Die Vögel sangen ihr Abendlied. Über die Wälder herüber klang eine Glocke. Über
den Wiesen und Feldern lag es wie frohe Erwartung: „Es muss doch Frühling
werden.“
Ich hatte mich auf einen
Stein gesetzt und genoss den Abendfrieden.
Da kommt ein ganz alter Mann
des Weges daher. Der Rücken ist gebeugt, grau sind Haar und Bart.

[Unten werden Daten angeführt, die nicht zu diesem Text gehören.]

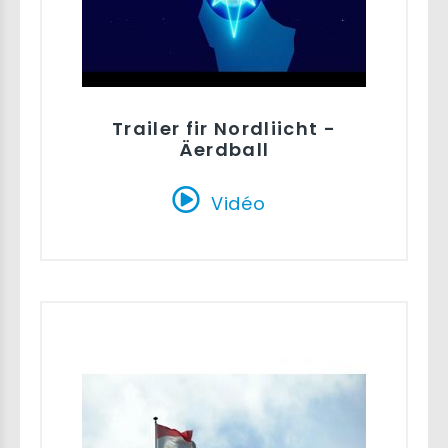
Trailer fir Nordliicht -
Äerdball
Vidéo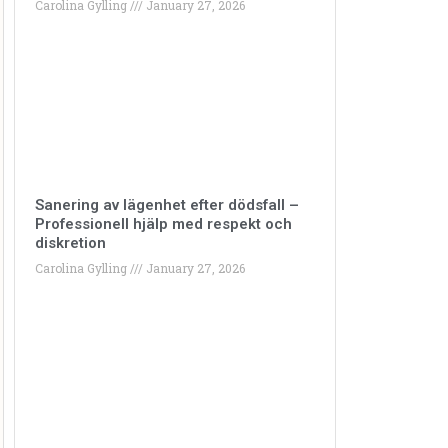
Carolina Gylling
January 27, 2026
Sanering av lägenhet efter dödsfall –
Professionell hjälp med respekt och
diskretion
Carolina Gylling
January 27, 2026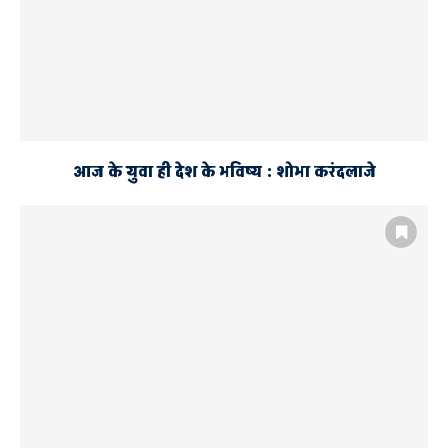
आज के युवा ही देश के भविष्य : शोभा करंदलाजे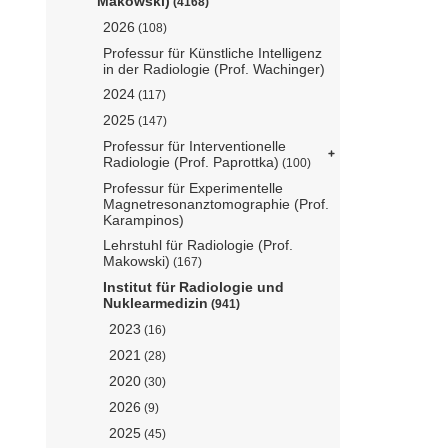
Makowski)
(4168)
2026
(108)
Professur für Künstliche Intelligenz
in der Radiologie (Prof. Wachinger)
2024
(117)
2025
(147)
Professur für Interventionelle
Radiologie (Prof. Paprottka)
(100)
Professur für Experimentelle
Magnetresonanztomographie (Prof.
Karampinos)
Lehrstuhl für Radiologie (Prof.
Makowski)
(167)
Institut für Radiologie und
Nuklearmedizin
(941)
2023
(16)
2021
(28)
2020
(30)
2026
(9)
2025
(45)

„Guten Abend!“ rufe ich ihm
fröhlich zu.
Keine Antwort.
Lauter rufe ich: „Guten
Abend!“
Da dreht er sich einen
Augenblick herum und knurrt: „Sie werden einen Schnupfen kriegen, wenn Sie noch
lange dasitzen!“
Ich muss lachen: „So ein
Grobian!“ Aber dann stehe ich auf und gehe ihm nach.
„Ein schöner Abend“, sage
ich.
„Kühl“, knurrt er.
„Jetzt wird's bald Frühling!“
meine ich.
„'s wird Zeit“, brummte er.
So geht das eine Weile. Ich
suche ihn fröhlich zu stimmen. Er brummt und schimpft nur. Da reißt mir die Geduld.
„Sagen Sie doch, lieber
Mann, haben Sie eigentlich gar nichts
zum Freuen?“
Da sieht er mich unsäglich
bitter und traurig an und antwortet hart: „Nein!“
Und dann ist's, als sei ein Damm weggerissen. Da ergießt sich ein Strom von
Anklagen gegen die Welt und gegen sein Dasein, gegen die bestehenden
Verhältnisse und gegen seine Kinder.
Der arme alte Mann! Er war
auch einmal jung, hatte sicherlich Freude gesucht, Schönes erhofft. Und nun ist
ihm am Rande des Grabes nichts geblieben als eine Enttäuschung und grenzenlose
Bitternis.
Wie Leid tut er mir!
Da wage ich eine letzte
Frage: „Haben Sie denn auch keine Hoffnung des zukünftigen Lebens?“
Energisch und zornig winkt
er ab: „Das ist ja alles Unsinn!!“ Und damit geht er auf einem Seitenweg davon.
Lange folge ich mit den
Augen der armen, gebeugten Gestalt. Sein letztes Wort hat mir das Geheimnis seines
Elends enthüllt: Er hat keinen Frieden mit
Gott.
Bei solch einem Leben steht
man am Ende bettelarm und verloren. Da hat man nichts mehr zum Freuen. Da ist
nur noch Grauen.
Während ich ihm nachsehe,
taucht in meiner Erinnerung ein anderes Bild auf:
Es ist noch gar nicht lange
her, da erlebte ich, wie ein starker Mann in den besten Jahren sich zum sterben
anschickte. Neben dem Bett saß seine Frau, und um ihn her stand ein Trüpplein weinender Kinder, die er unversorgt zurücklassen
musste.
Da bat der Sterbende: „Kinder,
singt mir noch ein Lied!“
„Was denn Vater?“
„Singt mir“, sagte er mit
schwacher Stimme, „singt mir den Vers: ,O dass ich
tausend Zungen hätte'.“
Und dann wurden alle Not und
das Grauen des Sterbens vertrieben von dem Lobe Gottes:
O
dass ich tausend Zungen hätte
Und
einen tausendfachen Mund
So
stimmt ich damit um die Wette
Vom
allertiefsten Herzensgrund
Ein
Loblied nach dem andern an
Von
dem, was Gott an mir getan.
Das war der Inhalt eines
Lebens, das durch Jesus Christus mit
Gott versöhnt war. Da gab's im Blick auf die Vergangenheit und im Blick auf
die Zukunft im Sterben nur das Lob Gottes.